Safrudin Talib, S.Pd, atau akrab disapa Pak Udin, telah mengabdi lebih dari satu dekade di SDN 16 Anggrek. Dari Atinggola hingga Putiana, jejak pengabdiannya membentuk kisah sunyi tentang ketekunan, loyalitas, dan cinta pada dunia pendidikan desa.
Di sekolah itu, Pak Udin dipercaya mengajar siswa kelas VI, fase penting yang menentukan arah masa depan anak-anak desa. Ia dikenal bukan hanya sebagai guru pengajar, tetapi sebagai pembentuk karakter, penanam disiplin, dan penjaga semangat belajar.
Bagi para guru, Pak Udin adalah ruang bertanya. Tempat berdiskusi, berbagi solusi, dan mencari jalan keluar persoalan pembelajaran. Ketegasannya berpadu dengan ketenangan, menjadikannya figur rujukan dalam dinamika kehidupan sekolah sehari-hari.
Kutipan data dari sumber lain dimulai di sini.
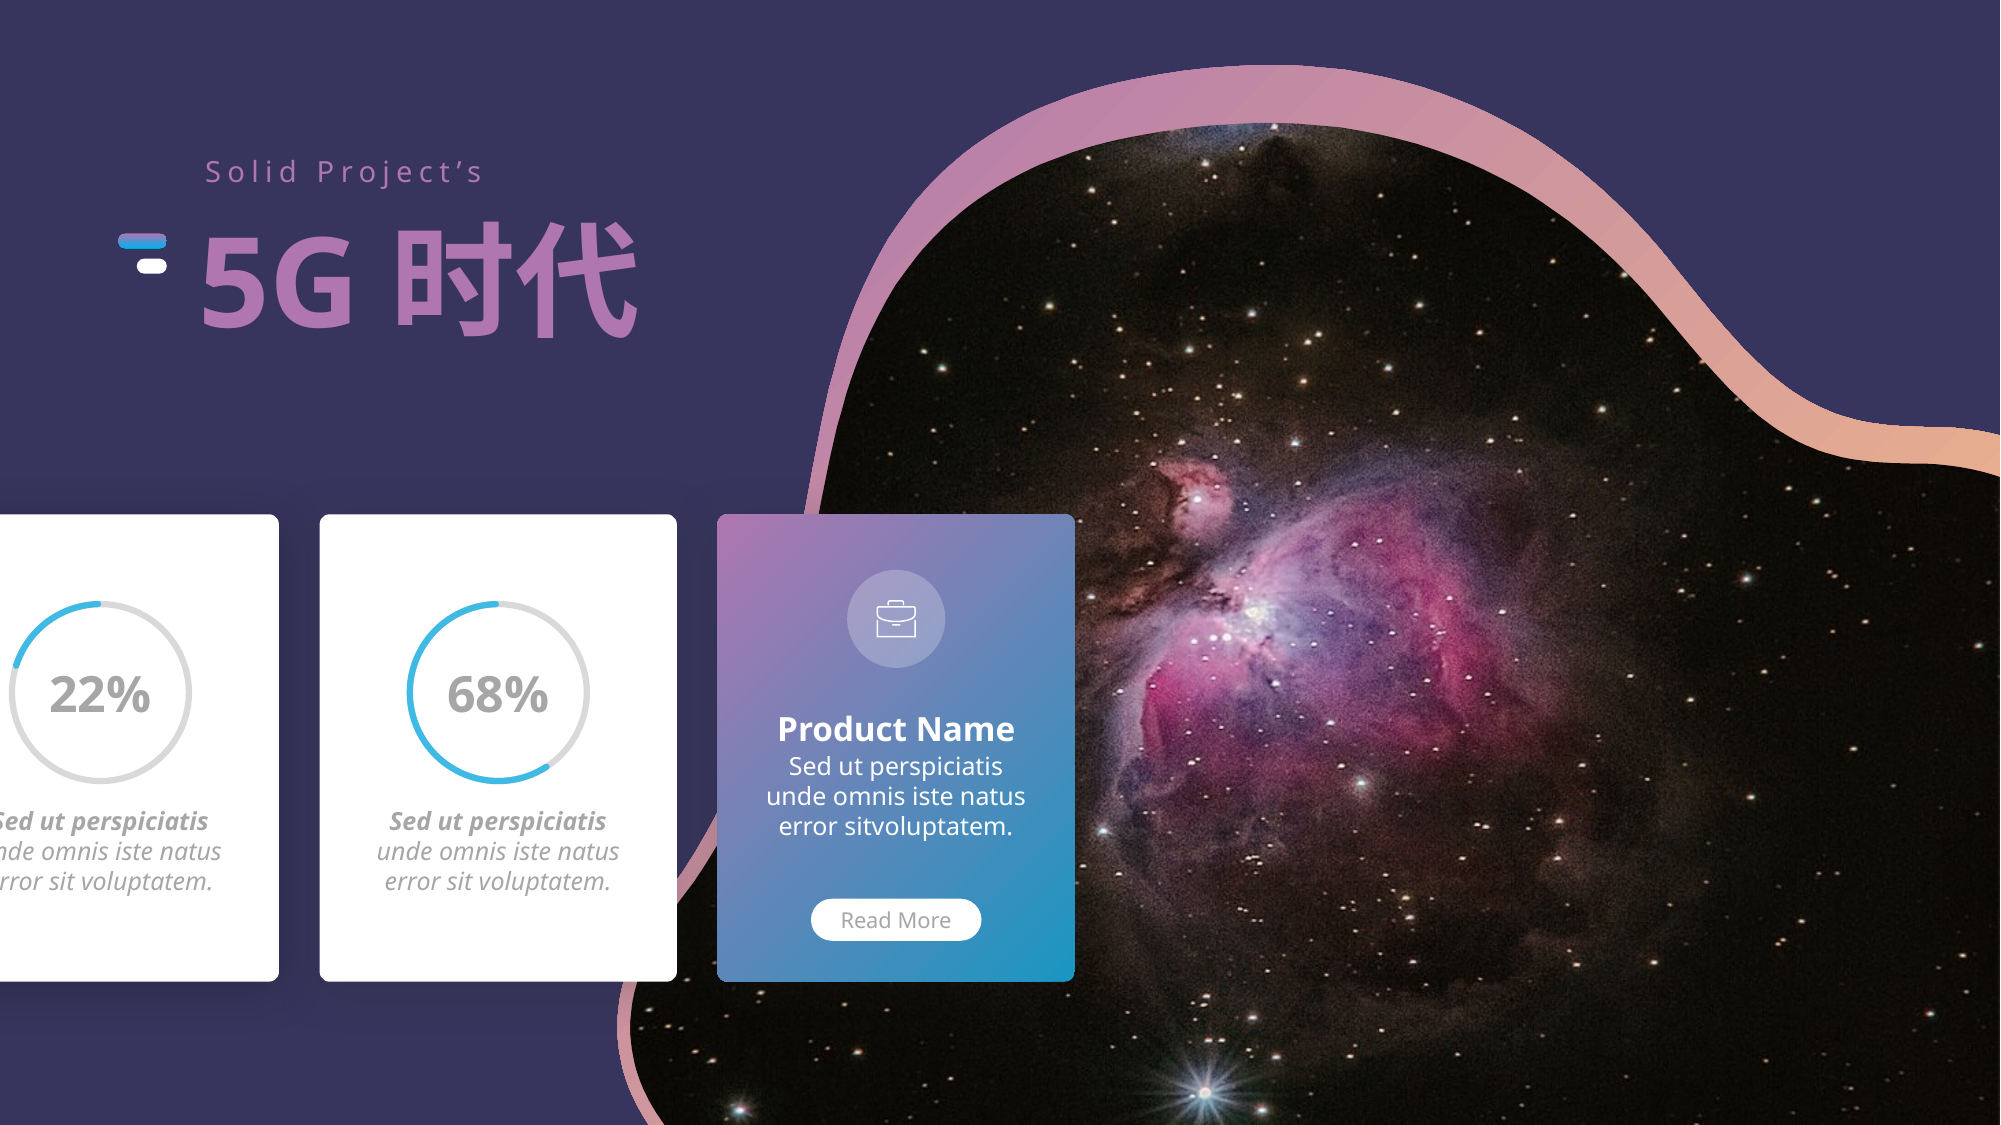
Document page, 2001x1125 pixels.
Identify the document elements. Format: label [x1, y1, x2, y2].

Latar akademiknya sebagai lulusan perguruan tinggi negeri ternama di Yogyakarta memperkaya perspektifnya dalam mendidik. Ilmu yang dibawa pulang tidak berhenti sebagai gelar, tetapi hidup dalam praktik, metode, dan cara ia membimbing siswa.
Di luar perannya sebagai pendidik, Pak Udin juga mengemban amanah sosial sebagai Ketua BPD Desa Lamu. Ia berdiri di persimpangan antara dunia pendidikan dan pengabdian masyarakat, menyatukan peran intelektual dan tanggung jawab sosial.
Setiap hari, ia menempuh perjalanan panjang dari Desa Lamu menuju Putiana. Dua jam di atas motor bukan sekadar jarak fisik, tetapi simbol kesetiaan terhadap profesi yang dijalani tanpa keluhan dan tanpa pamrih.
Keteladanannya tidak hanya dirasakan siswa, tetapi juga para alumni. Pak Udin dikenal sebagai guru yang merangkul alumni SDN 16 Anggrek, menjaga ikatan emosional agar sekolah tetap menjadi rumah pulang mereka.
Ikatan itu menjelma dalam silaturahmi yang terus hidup. Para alumni kerap kembali ke sekolah, menyapa guru-guru, dan mengenang masa kecil mereka di ruang kelas sederhana yang pernah membentuk karakter mereka.
Bagi Putiana, Pak Udin bukan sekadar tenaga pendidik. Ia adalah simpul peradaban kecil, penghubung antara masa lalu, masa kini, dan masa depan desa melalui pendidikan yang konsisten dan penuh ketulusan.
Dalam denyut sunyi sekolah desa, Pak Udin hadir sebagai sosok yang tidak banyak bicara, tetapi banyak bekerja. Pengabdiannya membuktikan bahwa pendidikan sejati lahir dari kesetiaan, ketekunan, dan cinta yang tak menuntut sorotan.